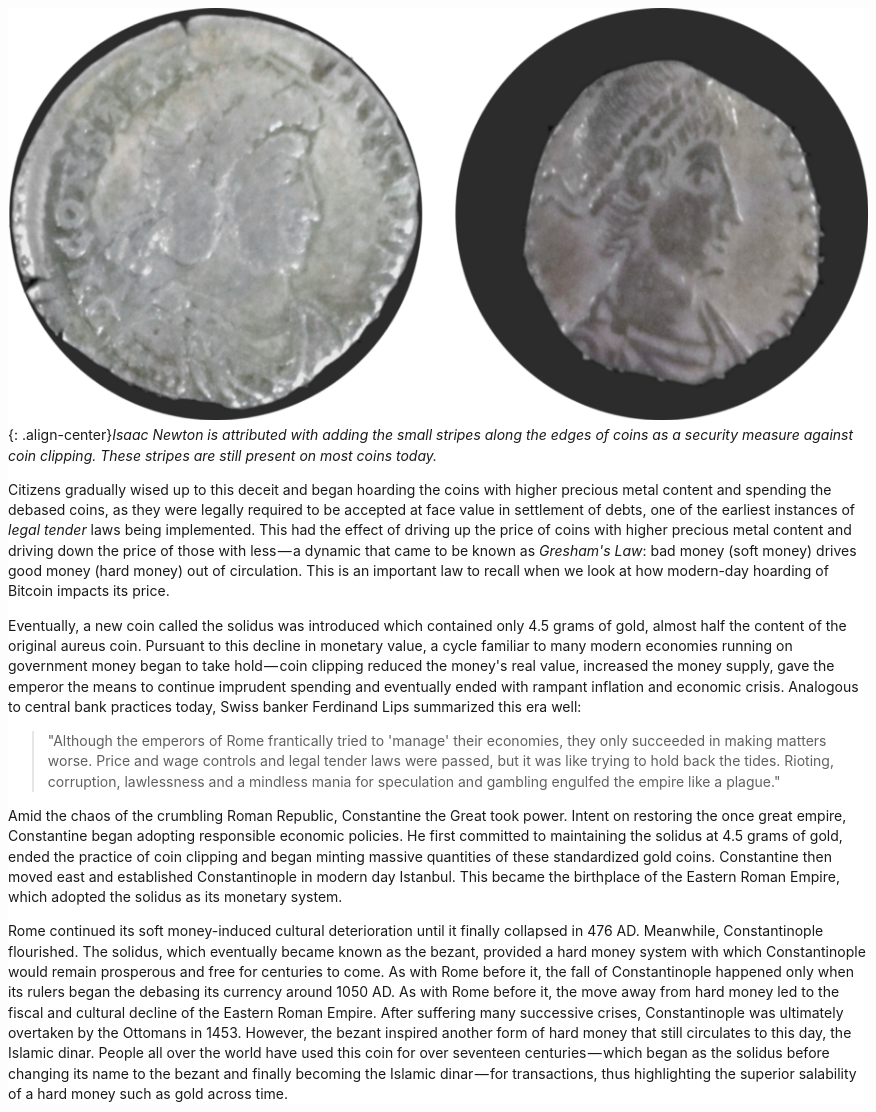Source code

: ![Coins that were clipped](/assets/images/cy19q1/newton-coin.png){: .align-center}*Isaac Newton is attributed with adding the small stripes along the edges of coins as a security measure against coin clipping. These stripes are still present on most coins today.*


Citizens gradually wised up to this deceit and began hoarding the coins with higher precious metal content and spending the debased coins, as they were legally required to be accepted at face value in settlement of debts, one of the earliest instances of _legal tender_ laws being implemented. This had the effect of driving up the price of coins with higher precious metal content and driving down the price of those with less — a dynamic that came to be known as _Gresham's Law_: bad money (soft money) drives good money (hard money) out of circulation. This is an important law to recall when we look at how modern-day hoarding of Bitcoin impacts its price.

Eventually, a new coin called the solidus was introduced which contained only 4.5 grams of gold, almost half the content of the original aureus coin. Pursuant to this decline in monetary value, a cycle familiar to many modern economies running on government money began to take hold — coin clipping reduced the money's real value, increased the money supply, gave the emperor the means to continue imprudent spending and eventually ended with rampant inflation and economic crisis. Analogous to central bank practices today, Swiss banker Ferdinand Lips summarized this era well:

> "Although the emperors of Rome frantically tried to 'manage' their economies, they only succeeded in making matters worse. Price and wage controls and legal tender laws were passed, but it was like trying to hold back the tides. Rioting, corruption, lawlessness and a mindless mania for speculation and gambling engulfed the empire like a plague."

Amid the chaos of the crumbling Roman Republic, Constantine the Great took power. Intent on restoring the once great empire, Constantine began adopting responsible economic policies. He first committed to maintaining the solidus at 4.5 grams of gold, ended the practice of coin clipping and began minting massive quantities of these standardized gold coins. Constantine then moved east and established Constantinople in modern day Istanbul. This became the birthplace of the Eastern Roman Empire, which adopted the solidus as its monetary system.

Rome continued its soft money-induced cultural deterioration until it finally collapsed in 476 AD. Meanwhile, Constantinople flourished. The solidus, which eventually became known as the bezant, provided a hard money system with which Constantinople would remain prosperous and free for centuries to come. As with Rome before it, the fall of Constantinople happened only when its rulers began the debasing its currency around 1050 AD. As with Rome before it, the move away from hard money led to the fiscal and cultural decline of the Eastern Roman Empire. After suffering many successive crises, Constantinople was ultimately overtaken by the Ottomans in 1453. However, the bezant inspired another form of hard money that still circulates to this day, the Islamic dinar. People all over the world have used this coin for over seventeen centuries — which began as the solidus before changing its name to the bezant and finally becoming the Islamic dinar — for transactions, thus highlighting the superior salability of a hard money such as gold across time.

• Work instructions
Write out the data above character for character, leaving out the picture.

• Answer area
Source code

: ![Coins that were clipped](/assets/images/cy19q1/newton-coin.png){: .align-center}*Isaac Newton is attributed with adding the small stripes along the edges of coins as a security measure against coin clipping. These stripes are still present on most coins today.*


Citizens gradually wised up to this deceit and began hoarding the coins with higher precious metal content and spending the debased coins, as they were legally required to be accepted at face value in settlement of debts, one of the earliest instances of _legal tender_ laws being implemented. This had the effect of driving up the price of coins with higher precious metal content and driving down the price of those with less — a dynamic that came to be known as _Gresham's Law_: bad money (soft money) drives good money (hard money) out of circulation. This is an important law to recall when we look at how modern-day hoarding of Bitcoin impacts its price.

Eventually, a new coin called the solidus was introduced which contained only 4.5 grams of gold, almost half the content of the original aureus coin. Pursuant to this decline in monetary value, a cycle familiar to many modern economies running on government money began to take hold — coin clipping reduced the money's real value, increased the money supply, gave the emperor the means to continue imprudent spending and eventually ended with rampant inflation and economic crisis. Analogous to central bank practices today, Swiss banker Ferdinand Lips summarized this era well:

> "Although the emperors of Rome frantically tried to 'manage' their economies, they only succeeded in making matters worse. Price and wage controls and legal tender laws were passed, but it was like trying to hold back the tides. Rioting, corruption, lawlessness and a mindless mania for speculation and gambling engulfed the empire like a plague."

Amid the chaos of the crumbling Roman Republic, Constantine the Great took power. Intent on restoring the once great empire, Constantine began adopting responsible economic policies. He first committed to maintaining the solidus at 4.5 grams of gold, ended the practice of coin clipping and began minting massive quantities of these standardized gold coins. Constantine then moved east and established Constantinople in modern day Istanbul. This became the birthplace of the Eastern Roman Empire, which adopted the solidus as its monetary system.

Rome continued its soft money-induced cultural deterioration until it finally collapsed in 476 AD. Meanwhile, Constantinople flourished. The solidus, which eventually became known as the bezant, provided a hard money system with which Constantinople would remain prosperous and free for centuries to come. As with Rome before it, the fall of Constantinople happened only when its rulers began the debasing its currency around 1050 AD. As with Rome before it, the move away from hard money led to the fiscal and cultural decline of the Eastern Roman Empire. After suffering many successive crises, Constantinople was ultimately overtaken by the Ottomans in 1453. However, the bezant inspired another form of hard money that still circulates to this day, the Islamic dinar. People all over the world have used this coin for over seventeen centuries — which began as the solidus before changing its name to the bezant and finally becoming the Islamic dinar — for transactions, thus highlighting the superior salability of a hard money such as gold across time.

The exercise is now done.